How Elite Athletes Compare

Elite endurance athletes occupy an entirely different tier. World-class cross-country skiers, who consistently record the highest values in sport, typically have VO2 max scores between 80 and 90 mL/kg/min for men and 70 to 80 for women. The highest value ever recorded in a man is 96 mL/kg/min, while the women’s record sits at 80. These athletes achieve such numbers through years of high-volume training combined with favorable genetics, particularly hearts that are larger and more elastic than average, allowing them to pump significantly more blood per beat.

For context, a recreational runner who trains consistently might land somewhere between 45 and 55 mL/kg/min. You don’t need to chase elite numbers to be in excellent cardiovascular health.

How VO2 Max Is Tested

The gold standard is a graded exercise test on a treadmill or stationary bike while wearing a mask connected to a metabolic cart, a device that measures exactly how much oxygen you inhale and how much carbon dioxide you exhale. The most common protocol, known as the Bruce protocol, increases the treadmill’s speed and incline every three minutes until you physically can’t continue. Your VO2 max is the point at which your oxygen consumption plateaus despite increasing effort.

These tests are available at sports performance labs, some hospitals, and university exercise science departments. They typically cost between $100 and $250 and take about 15 to 20 minutes of actual exercise time.

How Accurate Are Smartwatch Estimates

Most modern fitness watches from Apple, Garmin, and others provide a VO2 max estimate based on your heart rate and pace during outdoor workouts. These estimates are convenient but imperfect. A 2024 study on the Apple Watch Series 10 found an average error of about 6.8 mL/kg/min compared to lab testing, which works out to roughly 13% off in either direction. That means if your watch says 40, your true value could be anywhere from about 33 to 47.

Watch estimates are most useful for tracking trends over time rather than treating any single reading as precise. If your number climbs steadily over months of training, your fitness is genuinely improving, even if the absolute value isn’t perfectly calibrated. If you want a number you can trust, a lab test is the only reliable option.

How to Improve Your Score

VO2 max responds predictably to training. Untrained individuals can see improvements of 15 to 20% within a few months of consistent aerobic work. The two most effective approaches are high-intensity interval training and sustained threshold efforts.
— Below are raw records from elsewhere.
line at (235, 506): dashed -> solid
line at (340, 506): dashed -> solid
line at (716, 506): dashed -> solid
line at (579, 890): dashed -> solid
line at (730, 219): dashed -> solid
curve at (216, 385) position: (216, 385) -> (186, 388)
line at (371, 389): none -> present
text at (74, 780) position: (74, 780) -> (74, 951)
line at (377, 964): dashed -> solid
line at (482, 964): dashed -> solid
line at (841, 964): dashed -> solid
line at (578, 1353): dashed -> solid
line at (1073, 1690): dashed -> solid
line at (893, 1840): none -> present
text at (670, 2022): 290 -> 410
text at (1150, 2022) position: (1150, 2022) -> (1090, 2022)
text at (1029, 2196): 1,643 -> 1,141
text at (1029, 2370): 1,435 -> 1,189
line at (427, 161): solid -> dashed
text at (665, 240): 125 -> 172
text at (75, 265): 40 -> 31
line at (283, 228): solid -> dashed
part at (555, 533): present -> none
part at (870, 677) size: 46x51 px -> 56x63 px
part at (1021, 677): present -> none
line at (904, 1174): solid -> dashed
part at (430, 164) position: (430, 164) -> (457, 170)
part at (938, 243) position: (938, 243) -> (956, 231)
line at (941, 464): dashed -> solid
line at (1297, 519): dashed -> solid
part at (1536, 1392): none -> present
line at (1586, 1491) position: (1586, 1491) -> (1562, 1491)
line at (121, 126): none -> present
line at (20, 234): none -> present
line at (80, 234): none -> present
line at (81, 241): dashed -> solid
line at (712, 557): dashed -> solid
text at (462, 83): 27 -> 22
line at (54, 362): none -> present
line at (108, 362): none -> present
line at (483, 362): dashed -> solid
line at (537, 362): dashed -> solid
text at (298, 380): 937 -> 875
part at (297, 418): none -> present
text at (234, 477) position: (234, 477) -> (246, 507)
Interval training involves alternating between hard efforts (85 to 95% of your max heart rate) and recovery periods. A common protocol is four minutes hard, three minutes easy, repeated four to five times. Two to three sessions per week, combined with easier aerobic base work on other days, is enough to drive meaningful gains. Steady-state runs, cycling, swimming, or rowing at a pace where you can barely hold a conversation also contribute, though the biggest jumps tend to come from the interval work.

Consistency matters more than intensity on any single day. People who maintain regular aerobic exercise over years can partially offset the natural age-related decline, which averages roughly 1% per year after age 25. A fit 60-year-old can realistically maintain a VO2 max that matches or exceeds the average 30-year-old’s.